In the words of G. Polya, "The first rule of style is to have something to say. The second rule of style is to control yourself when, by chance, you have two things to say; say first one, then the other, not both at the same time."

--Your host, Ben Kovitz

See also: Type Guess, Type Guesses and the Definition Problem.

(Please don't edit the above text. If you'd like to complain or comment, please post it below or email me (mailto:bkovitz@acm.org), so people don't get confused about what the host has requested vs. what other people have requested.)

How do I add a new page?

Hi Ben. Great site, and I hope to contribute off and on. However, I don't know the technical means of contributing new pages, and more specifically, how to create my own homepage, as you suggest.
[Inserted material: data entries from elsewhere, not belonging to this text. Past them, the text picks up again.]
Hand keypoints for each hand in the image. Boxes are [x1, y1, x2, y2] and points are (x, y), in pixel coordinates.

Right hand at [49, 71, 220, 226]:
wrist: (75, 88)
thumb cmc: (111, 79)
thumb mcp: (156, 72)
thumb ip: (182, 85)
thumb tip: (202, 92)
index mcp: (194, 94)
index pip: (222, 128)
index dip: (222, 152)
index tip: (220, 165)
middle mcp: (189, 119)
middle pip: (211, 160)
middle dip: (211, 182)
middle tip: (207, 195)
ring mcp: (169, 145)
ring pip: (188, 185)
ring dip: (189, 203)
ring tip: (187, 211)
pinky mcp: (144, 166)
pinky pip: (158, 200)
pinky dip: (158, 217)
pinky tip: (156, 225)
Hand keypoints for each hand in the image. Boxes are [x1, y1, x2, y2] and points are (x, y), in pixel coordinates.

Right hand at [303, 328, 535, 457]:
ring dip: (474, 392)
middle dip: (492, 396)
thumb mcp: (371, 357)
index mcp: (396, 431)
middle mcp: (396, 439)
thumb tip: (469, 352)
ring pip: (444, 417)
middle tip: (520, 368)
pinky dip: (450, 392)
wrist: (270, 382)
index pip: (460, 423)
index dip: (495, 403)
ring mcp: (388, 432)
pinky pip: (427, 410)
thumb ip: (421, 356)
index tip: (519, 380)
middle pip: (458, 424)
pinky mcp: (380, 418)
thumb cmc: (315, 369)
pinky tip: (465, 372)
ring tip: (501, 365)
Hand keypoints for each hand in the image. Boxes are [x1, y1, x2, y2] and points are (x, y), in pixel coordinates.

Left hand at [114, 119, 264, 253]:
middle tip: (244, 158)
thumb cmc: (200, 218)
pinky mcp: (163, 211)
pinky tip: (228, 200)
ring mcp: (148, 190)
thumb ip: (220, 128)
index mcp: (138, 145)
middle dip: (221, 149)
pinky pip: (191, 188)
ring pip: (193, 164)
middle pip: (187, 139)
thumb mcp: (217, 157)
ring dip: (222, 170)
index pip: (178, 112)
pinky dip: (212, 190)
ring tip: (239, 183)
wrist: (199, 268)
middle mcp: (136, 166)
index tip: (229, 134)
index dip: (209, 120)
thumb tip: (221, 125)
How does one create a 'new' page? Have I missed an obvious link? --Michael J Pastor

Glad to have you with us, Michael. Check out the Sandbox for the answer to your question. --James

Hi, Michael! One way to create a new page is to just type into your browser the URL that the page would have if it existed. Whenever someone tries to access a page that doesn't exist, the wiki just displays an "edit" page for them to create it. Another way is to edit an existing page and add a link to the new page, like this: Michael J Pastor. Save that page, click the link, and (in effect) you are entering the URL of a page that doesn't exist, so the wiki shows a blank edit page. Have fun! --Ben Kovitz

Where to post an opposing idea

*** Yes, actually I sometimes do. Dialogical critique (Plato, etc...) and related styles of communication (margin notes, etc....) do sometimes help, especially when they are immediately responsive (critically, or not) to that paragraph. Breaking out the information would be contra-productive (getting lost in links or misremembering what it's supposed to be a response to). --Robert Evans

Yeah, it can be tough to explain an opposing idea and keep the relation to the original idea clear. This is part of the challenge of collaborative writing.

One technique is to briefly summarize the idea that you're opposing. Summaries are much better than direct quotations (or interruptions) because they provide a check that what you think you're arguing against is what the other person was trying to say. Even better than that, though, is to just explain your idea without referring to or summarizing the idea you're opposing. Make your new idea interesting and persuasive on its own.

The *** technique that you just invented sounds like a good idea, too, though!

--Ben Kovitz

P.S. I've been thinking about adding a marginal-notes capability to the wiki. That might help. No promises about when I'll put it in, though. I'm completely swamped with math classwork at the moment (24-Feb-2005).